4th-quarter meltdown at W&M sends Hens to 4th straight loss

Sophomore wide receiver and Indian River product Jamie Jarmon scores on a nine-yard touchdown in the first quarter, the first score of his Blue Hen career. (UD sports information/Mark Campbell)

Sophomore wide receiver and Indian River product Jamie Jarmon scores on a nine-yard touchdown in the first quarter, the first score of his Blue Hen career. (UD sports information/Mark Campbell)

WILLIAMSBURG, Va. — The University of Delaware suffered late-game heartbreak for the second straight week Saturday afternoon as host William & Mary scored 21 fourth-quarter points to rally for a 24-17 victory over the Blue Hens at Zable Stadium.

Delaware (2-4, 0-3 Colonial Athletic Association), which suffered its fourth straight setback, took a 14-3 lead into the final quarter after quarterback Joe Walker broke through for a 34-yard scoring run with 6:17 left in the third quarter.

But the final stanza was littered with pitfalls for the Blue Hens as William & Mary intercepted a pass in the end zone on the first play of the quarter, drove 80 yards to cut the deficit to 14-10, and then used a successful onside kick to regain possession and move 54 yards for the go-ahead score with 4:12 left.

The Tribe (3-4, 1-3 CAA), which snapped a three-game losing streak of its own, sealed the deal when Aaron Swinton intercepted his second pass of the day and returned it 63 yards for a touchdown with 1:43 remaining for a 24-14 lead.

“It kills me for these kids,” said Delaware head coach Dave Brock, whose team knocked off the Tribe 24-23 last year on a last second field goal at Delaware Stadium. “We have to find a way. There is no other way to look at it. There is no other way to explain it. We have to find a way to win these games and make one or two more plays. We haven’t done it two weeks in a row. We made a lot of plays today but we didn’t make enough. We made some critical errors at critical times.”

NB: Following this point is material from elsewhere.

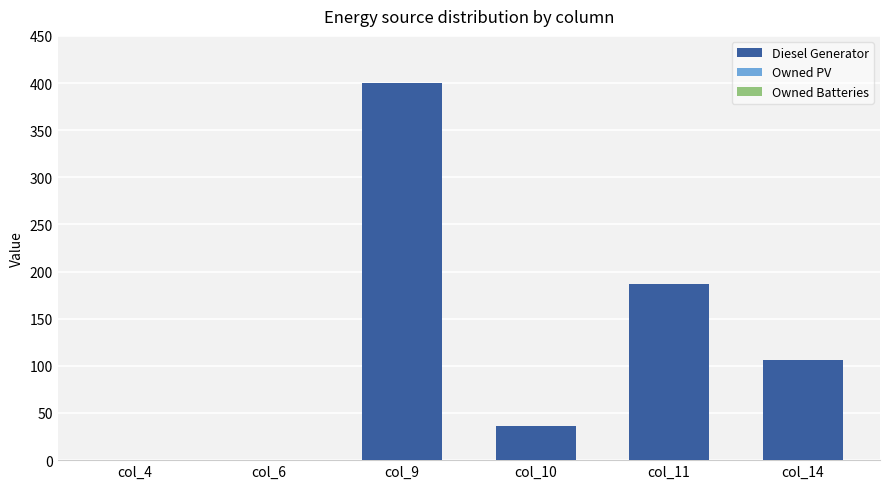

What is the sum of all values?

729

Walker completed 9 of 19 passes for 112 yards and also rushed for a career-high 109 yards and a touchdown to lead a 379-yard effort. Walker became the first Blue Hen quarterback to surpass the 100-yard rushing mark since Andy Hall ran for 159 vs. Hofstra during the 2003 national championship season.

Despite playing without leading rusher Wes Hills due to a lower body injury, the Hens still managed to pile up 267 yards on the ground thanks to Walker. Thomas Jefferson added 94 yards on the ground while Jalen Randolph contributed another 57 yards.

Jefferson also caught three passes for 45 yards while tight end Charles Scarff had his best day as a Blue Hen with three receptions for 51 yards.

Defensively, the Hens held William & Mary to 346 yards as Tribe running back Kendall Anderson (115 yards) and quarterback Steve Cluley (24 of 31 for 204 yards) did most of the damage. Delaware cornerback Nasir Adderley led the Hens with a career-high 10 tackles while linebacker Charles Bell added eight stops.

William & Mary drove 48 yards on its first possession and opened the scoring when Kris Hooper converted a 41-yard field goal just 4:21 into the game.

But Delaware came right back to take the lead, driving 82 yards on 11 plays over a span of 6:07 capped by sophomore wide receiver Jamie Jarmon taking a handoff from Walker and running around the right side for a nine-yard touchdown, the first score of his career.

The 11 plays tied a season-high, the 82 yards was the longest first-half drive of the season, and the 6:07 marked the second longest possession of the season.

That lead stood up into halftime and the Hens built on it midway through the third quarter when Walker found a seam on a third-and-four play and sprinted untouched 34 yards for the score to give UD a 14-3 advantage with 6:17 left.

But things went awry from there for the Hens. Delaware was driving for another likely score late in the third quarter and had the ball on the Tribe 14-yard line. But Walker’s pass to Diante Cherry in the end zone was picked off by Swinton. The Tribe then drove 80 yards on 11 plays.

“You have to look forward and have a short memory,” said Walker. “If you look too much into the past you won’t get where you want to go. We will learn from this.”